[Collected data]
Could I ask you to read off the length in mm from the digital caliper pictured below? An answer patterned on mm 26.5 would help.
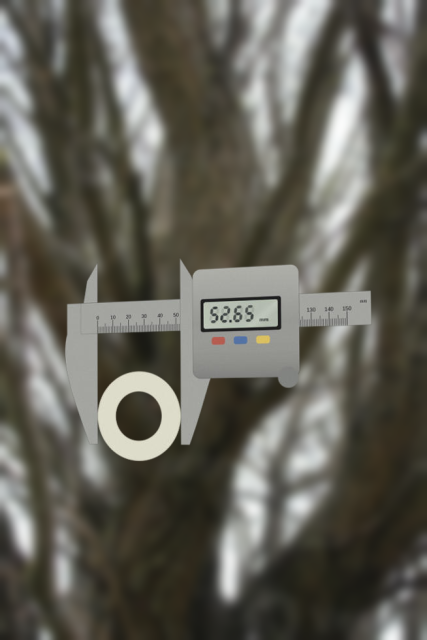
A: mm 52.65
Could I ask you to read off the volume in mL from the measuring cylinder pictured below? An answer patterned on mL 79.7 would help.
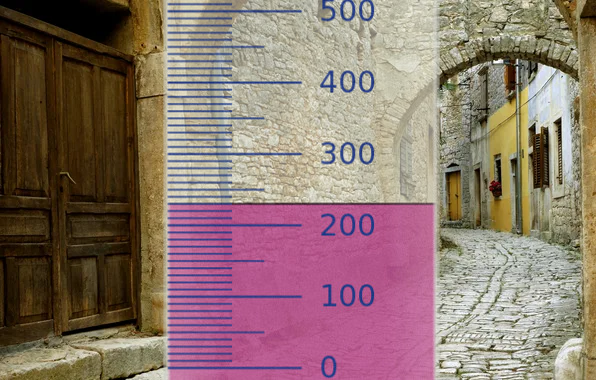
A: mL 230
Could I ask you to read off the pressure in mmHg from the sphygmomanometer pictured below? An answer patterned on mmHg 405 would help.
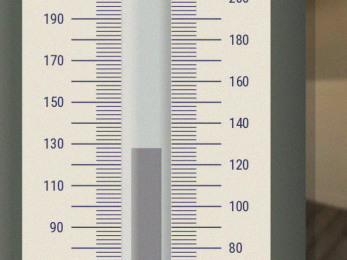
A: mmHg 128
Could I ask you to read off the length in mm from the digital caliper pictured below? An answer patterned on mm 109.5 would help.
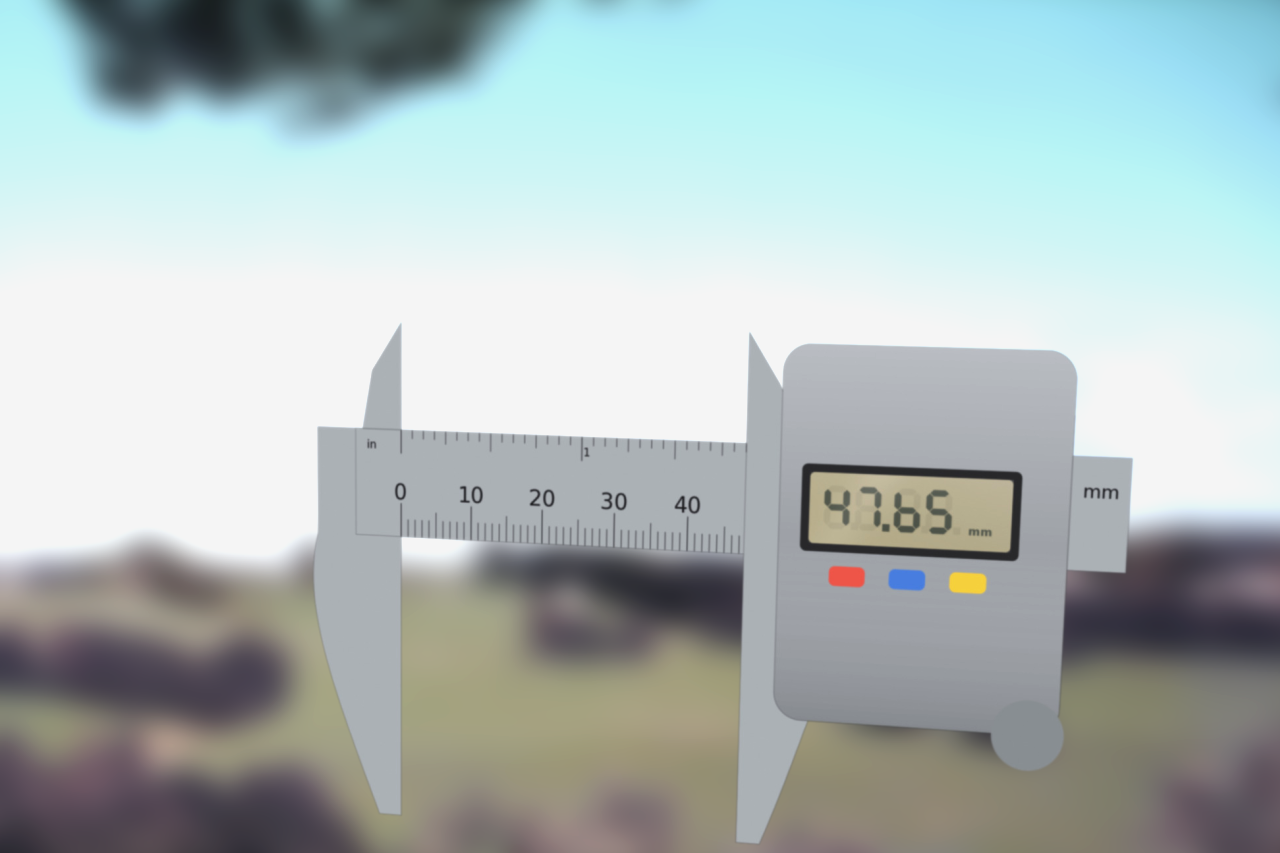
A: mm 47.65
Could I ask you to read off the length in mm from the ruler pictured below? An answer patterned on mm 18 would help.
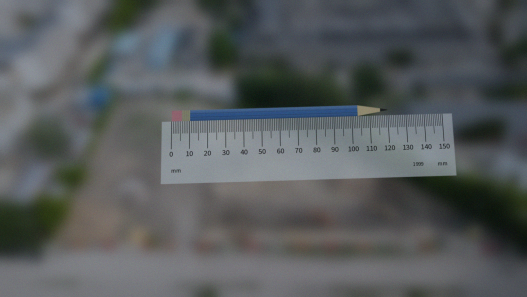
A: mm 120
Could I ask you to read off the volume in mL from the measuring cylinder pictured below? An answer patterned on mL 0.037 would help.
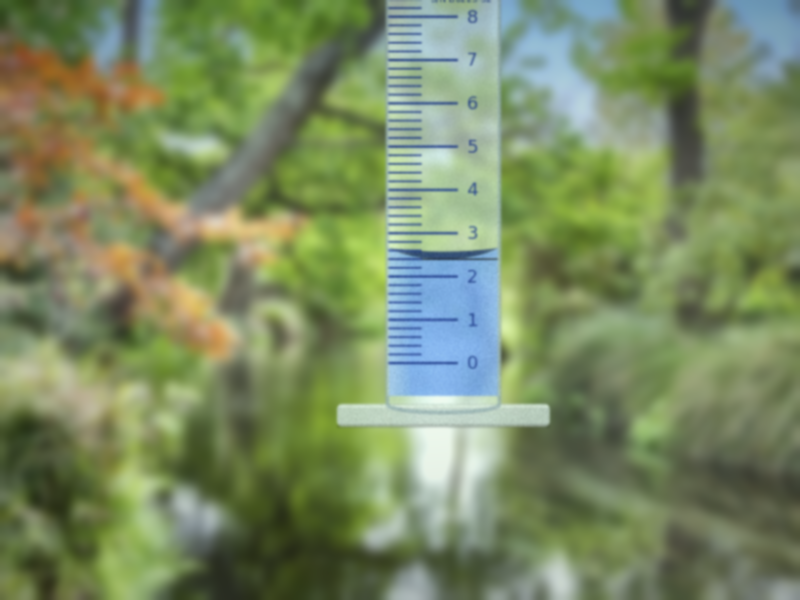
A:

EXERCISE: Transcribe, without alteration, the entries from the line containing "0.037 would help." through the end of the entries, both ends inclusive, and omit the pictures from your answer.

WRITTEN SOLUTION:
Could I ask you to read off the volume in mL from the measuring cylinder pictured below? An answer patterned on mL 0.037 would help.
A:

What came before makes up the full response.